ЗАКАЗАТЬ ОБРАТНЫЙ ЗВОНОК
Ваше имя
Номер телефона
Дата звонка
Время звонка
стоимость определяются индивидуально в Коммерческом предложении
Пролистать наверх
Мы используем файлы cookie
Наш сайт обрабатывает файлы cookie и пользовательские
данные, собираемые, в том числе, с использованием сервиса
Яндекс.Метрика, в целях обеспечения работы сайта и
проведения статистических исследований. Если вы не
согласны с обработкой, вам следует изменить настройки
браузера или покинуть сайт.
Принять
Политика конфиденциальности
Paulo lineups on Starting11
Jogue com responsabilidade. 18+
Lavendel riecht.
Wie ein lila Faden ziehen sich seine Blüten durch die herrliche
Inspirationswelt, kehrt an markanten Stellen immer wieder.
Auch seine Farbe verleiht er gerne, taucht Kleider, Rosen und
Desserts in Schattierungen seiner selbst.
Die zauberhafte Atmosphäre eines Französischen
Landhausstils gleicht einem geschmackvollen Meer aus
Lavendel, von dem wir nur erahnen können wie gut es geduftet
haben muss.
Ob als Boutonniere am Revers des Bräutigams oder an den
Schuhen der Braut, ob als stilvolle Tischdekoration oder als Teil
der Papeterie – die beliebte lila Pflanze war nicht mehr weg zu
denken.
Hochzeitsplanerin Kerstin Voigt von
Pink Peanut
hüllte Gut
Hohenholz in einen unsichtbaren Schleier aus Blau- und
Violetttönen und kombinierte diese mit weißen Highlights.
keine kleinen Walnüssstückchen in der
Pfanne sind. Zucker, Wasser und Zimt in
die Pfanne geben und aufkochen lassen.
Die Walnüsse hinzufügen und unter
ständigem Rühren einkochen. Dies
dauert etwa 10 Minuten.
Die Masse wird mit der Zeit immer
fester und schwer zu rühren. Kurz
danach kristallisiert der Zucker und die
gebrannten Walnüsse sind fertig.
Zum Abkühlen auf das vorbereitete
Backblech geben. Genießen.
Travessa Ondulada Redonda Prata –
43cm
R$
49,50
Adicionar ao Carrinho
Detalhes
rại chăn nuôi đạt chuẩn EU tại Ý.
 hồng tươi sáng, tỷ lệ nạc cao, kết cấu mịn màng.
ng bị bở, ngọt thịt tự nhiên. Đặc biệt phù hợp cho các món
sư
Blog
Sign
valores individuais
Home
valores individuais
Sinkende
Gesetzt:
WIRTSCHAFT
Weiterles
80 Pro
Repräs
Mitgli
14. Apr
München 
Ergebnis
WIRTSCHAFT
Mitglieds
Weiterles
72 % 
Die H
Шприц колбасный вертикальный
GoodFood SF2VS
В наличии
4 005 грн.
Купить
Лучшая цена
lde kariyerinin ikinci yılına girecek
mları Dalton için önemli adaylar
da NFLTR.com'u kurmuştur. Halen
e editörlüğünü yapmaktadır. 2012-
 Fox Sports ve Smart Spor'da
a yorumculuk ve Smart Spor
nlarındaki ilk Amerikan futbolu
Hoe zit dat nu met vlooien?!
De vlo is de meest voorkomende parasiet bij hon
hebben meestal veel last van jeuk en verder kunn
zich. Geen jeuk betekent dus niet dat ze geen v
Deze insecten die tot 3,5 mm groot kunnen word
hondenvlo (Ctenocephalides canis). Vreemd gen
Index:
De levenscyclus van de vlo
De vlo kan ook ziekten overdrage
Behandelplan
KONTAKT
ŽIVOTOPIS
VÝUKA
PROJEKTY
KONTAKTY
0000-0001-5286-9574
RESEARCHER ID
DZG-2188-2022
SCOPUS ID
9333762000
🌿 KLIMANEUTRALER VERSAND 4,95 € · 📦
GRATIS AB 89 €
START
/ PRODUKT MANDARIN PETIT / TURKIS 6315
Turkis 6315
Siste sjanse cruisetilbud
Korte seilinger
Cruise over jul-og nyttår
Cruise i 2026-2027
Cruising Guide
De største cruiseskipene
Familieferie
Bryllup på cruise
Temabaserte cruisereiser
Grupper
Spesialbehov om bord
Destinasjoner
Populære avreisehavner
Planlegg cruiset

* _Brief_: Give the lines from the start through the line containing "Яндекс.Метрика, в целях", inclusive, again, with "cookie" replaced by "куки" and nothing else changed.

* _Solution to this problem_:
ЗАКАЗАТЬ ОБРАТНЫЙ ЗВОНОК
Ваше имя
Номер телефона
Дата звонка
Время звонка
стоимость определяются индивидуально в Коммерческом предложении
Пролистать наверх
Мы используем файлы куки
Наш сайт обрабатывает файлы куки и пользовательские
данные, собираемые, в том числе, с использованием сервиса
Яндекс.Метрика, в целях обеспечения работы сайта и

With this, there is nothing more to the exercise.